IFRS 15 wurde vom IASB am 28. Mai 2014 veröffentlicht und regelt die Umsatzrealisierung bei Verträgen mit Kunden. Ziel des zwischen IASB und dem FASB gemeinsamen mehrjährigen Standardsetzungsprozesses war es, die bisher sehr unterschiedlichen Vorschriften in den IFRS und den US-GAAP zu vereinheitlichen und branchenübergreifend prinzipienbasierte Regelungen festzulegen. IFRS 15 ersetzt für IFRS-Anwender IAS 11 „Fertigungsaufträge“ und IAS 18 Erlöse sowie einige Interpretationen, wie unter anderen IFRIC 18 Übertragungen von Vermögenswerten von Kunden, in dessen Anwendungsbereich bei der EVN zum Teil erhaltene Baukostenbeiträge fallen. Der neue Standard basiert auf einem fünfstufigen Modell, das auf alle Verträge mit Kunden anzuwenden ist, sofern nicht andere Standards, bspw. Leasingverhältnisse, speziellere Regelungen vorsehen. Im Hinblick auf die zeitliche Erfassung von Umsatzerlösen regelt IFRS 15 detailliert, ob die Erlöse zu einem bestimmten Zeitpunkt oder über einen Zeitraum hinweg zu erfassen sind. Zentral für die Beurteilung ist dabei der Zeitpunkt der Erfüllung einer bestimmten Leistungsverpflichtung, wobei IFRS 15 auf ein allgemeines Beherrschungsmodell abstellt. Der Übergang der Beherrschungsmacht determiniert demnach die zeitliche Erfassung der Erlöse. Letztlich schreibt IFRS 15 im Bereich der Umsatzrealisierung neue umfangreiche Anhangangaben im Konzernabschluss vor. Das IASB hat im September 2015 das Datum zur verpflichtenden Anwendung des IFRS 15 um ein Jahr auf Geschäftsjahre, die nach dem 1. Jänner 2018 beginnen, angepasst. Die Auswirkungen aus der Anwendung des IFRS 15 werden mit Übernahme in europäisches Recht im Detail untersucht werden.
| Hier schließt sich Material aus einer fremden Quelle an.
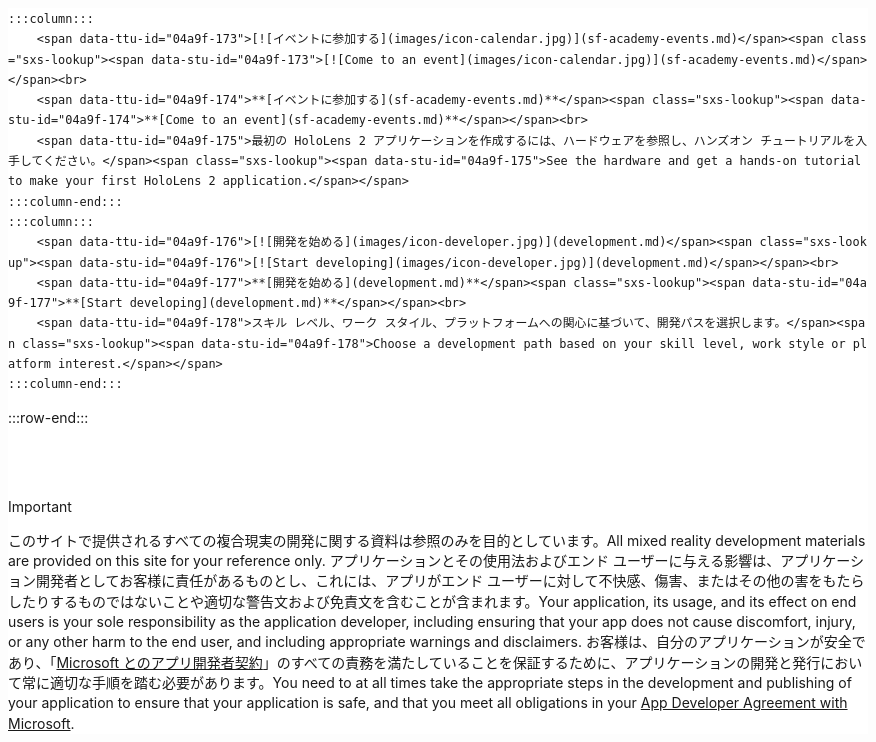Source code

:    :::column:::
        <span data-ttu-id="04a9f-173">[![イベントに参加する](images/icon-calendar.jpg)](sf-academy-events.md)</span><span class="sxs-lookup"><span data-stu-id="04a9f-173">[![Come to an event](images/icon-calendar.jpg)](sf-academy-events.md)</span></span><br>
        <span data-ttu-id="04a9f-174">**[イベントに参加する](sf-academy-events.md)**</span><span class="sxs-lookup"><span data-stu-id="04a9f-174">**[Come to an event](sf-academy-events.md)**</span></span><br>
        <span data-ttu-id="04a9f-175">最初の HoloLens 2 アプリケーションを作成するには、ハードウェアを参照し、ハンズオン チュートリアルを入手してください。</span><span class="sxs-lookup"><span data-stu-id="04a9f-175">See the hardware and get a hands-on tutorial to make your first HoloLens 2 application.</span></span>
    :::column-end:::
    :::column:::
        <span data-ttu-id="04a9f-176">[![開発を始める](images/icon-developer.jpg)](development.md)</span><span class="sxs-lookup"><span data-stu-id="04a9f-176">[![Start developing](images/icon-developer.jpg)](development.md)</span></span><br>
        <span data-ttu-id="04a9f-177">**[開発を始める](development.md)**</span><span class="sxs-lookup"><span data-stu-id="04a9f-177">**[Start developing](development.md)**</span></span><br>
        <span data-ttu-id="04a9f-178">スキル レベル、ワーク スタイル、プラットフォームへの関心に基づいて、開発パスを選択します。</span><span class="sxs-lookup"><span data-stu-id="04a9f-178">Choose a development path based on your skill level, work style or platform interest.</span></span>
    :::column-end:::
:::row-end:::


<br>

<br>



>[!IMPORTANT]
><span data-ttu-id="04a9f-179">このサイトで提供されるすべての複合現実の開発に関する資料は参照のみを目的としています。</span><span class="sxs-lookup"><span data-stu-id="04a9f-179">All mixed reality development materials are provided on this site for your reference only.</span></span> <span data-ttu-id="04a9f-180">アプリケーションとその使用法およびエンド ユーザーに与える影響は、アプリケーション開発者としてお客様に責任があるものとし、これには、アプリがエンド ユーザーに対して不快感、傷害、またはその他の害をもたらしたりするものではないことや適切な警告文および免責文を含むことが含まれます。</span><span class="sxs-lookup"><span data-stu-id="04a9f-180">Your application, its usage, and its effect on end users is your sole responsibility as the application developer, including ensuring that your app does not cause discomfort, injury, or any other harm to the end user, and including appropriate warnings and disclaimers.</span></span> <span data-ttu-id="04a9f-181">お客様は、自分のアプリケーションが安全であり、「[Microsoft とのアプリ開発者契約](https://docs.microsoft.com/legal/windows/agreements/app-developer-agreement)」のすべての責務を満たしていることを保証するために、アプリケーションの開発と発行において常に適切な手順を踏む必要があります。</span><span class="sxs-lookup"><span data-stu-id="04a9f-181">You need to at all times take the appropriate steps in the development and publishing of your application to ensure that your application is safe, and that you meet all obligations in your [App Developer Agreement with Microsoft](https://docs.microsoft.com/legal/windows/agreements/app-developer-agreement).</span></span>
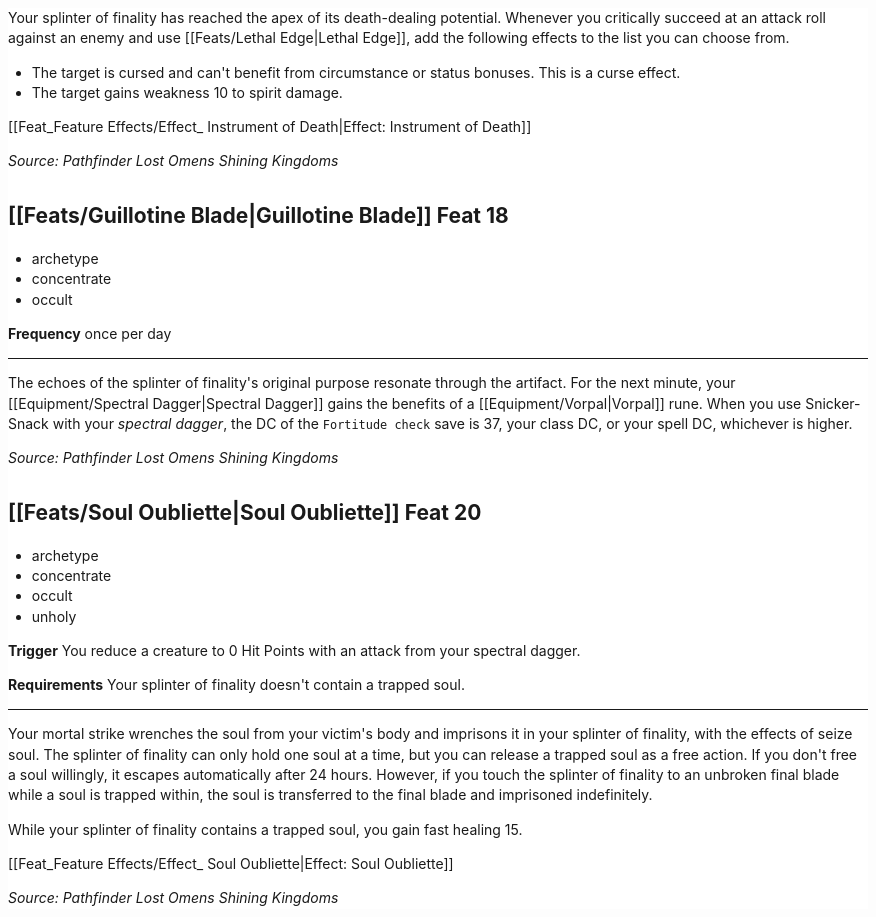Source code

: Your splinter of finality has reached the apex of its death-dealing potential. Whenever you critically succeed at an attack roll against an enemy and use [[Feats/Lethal Edge|Lethal Edge]], add the following effects to the list you can choose from.

*   The target is cursed and can't benefit from circumstance or status bonuses. This is a curse effect.
*   The target gains weakness 10 to spirit damage.

[[Feat_Feature Effects/Effect_ Instrument of Death|Effect: Instrument of Death]]

_Source: Pathfinder Lost Omens Shining Kingdoms_

## [[Feats/Guillotine Blade|Guillotine Blade]] Feat 18

*   archetype
*   concentrate
*   occult

**Frequency** once per day

* * *

The echoes of the splinter of finality's original purpose resonate through the artifact. For the next minute, your [[Equipment/Spectral Dagger|Spectral Dagger]] gains the benefits of a [[Equipment/Vorpal|Vorpal]] rune. When you use Snicker-Snack with your _spectral dagger_, the DC of the `Fortitude check` save is 37, your class DC, or your spell DC, whichever is higher.

_Source: Pathfinder Lost Omens Shining Kingdoms_

## [[Feats/Soul Oubliette|Soul Oubliette]] Feat 20

*   archetype
*   concentrate
*   occult
*   unholy

**Trigger** You reduce a creature to 0 Hit Points with an attack from your spectral dagger.

**Requirements** Your splinter of finality doesn't contain a trapped soul.

* * *

Your mortal strike wrenches the soul from your victim's body and imprisons it in your splinter of finality, with the effects of seize soul. The splinter of finality can only hold one soul at a time, but you can release a trapped soul as a free action. If you don't free a soul willingly, it escapes automatically after 24 hours. However, if you touch the splinter of finality to an unbroken final blade while a soul is trapped within, the soul is transferred to the final blade and imprisoned indefinitely.

While your splinter of finality contains a trapped soul, you gain fast healing 15.

[[Feat_Feature Effects/Effect_ Soul Oubliette|Effect: Soul Oubliette]]

_Source: Pathfinder Lost Omens Shining Kingdoms_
Mit der sogenannten „Disclosure Inititative“ wurden erste, kurzfristig umsetzbare Vorschläge zur Änderung des IAS 1 umgesetzt, welche im Zusammenhang mit der Überarbeitung des Rahmenkonzepts stehen. Die Änderungen beinhalten Bestimmungen in Hinblick auf die Wesentlichkeit im Zusammenhang mit Anhangsangaben, Erläuterungen zur Aggregation und Disaggregation von Posten in der Bilanz und der Gesamtergebnisrechnung sowie Ausführungen zur Struktur einzelner Informationen des Anhangs, welche zukünftig beispielsweise in Abhängigkeit der Relevanz einzelner Informationen für das Verständnis der Vermögens-, Finanz- und Ertragslage des Unternehmens systematisiert werden können. Die EVN rechnet nicht mit materiellen Auswirkungen aus diesen geänderten Bestimmungen. Potenzielle Anpassungen könnten sich aus einer überarbeiteten Berichtsstruktur des Konzernabschlusses ergeben. Diese werden im Detail analysiert, sobald die Übernahme in europäisches Recht erfolgt ist.

Aus der zukünftigen erstmaligen Anwendung der restlichen neuen geänderten Standards und Interpretationen rechnet die EVN nicht mit keinen wesentlichen Auswirkungen auf die Vermögens-, Finanz- und Ertragslage.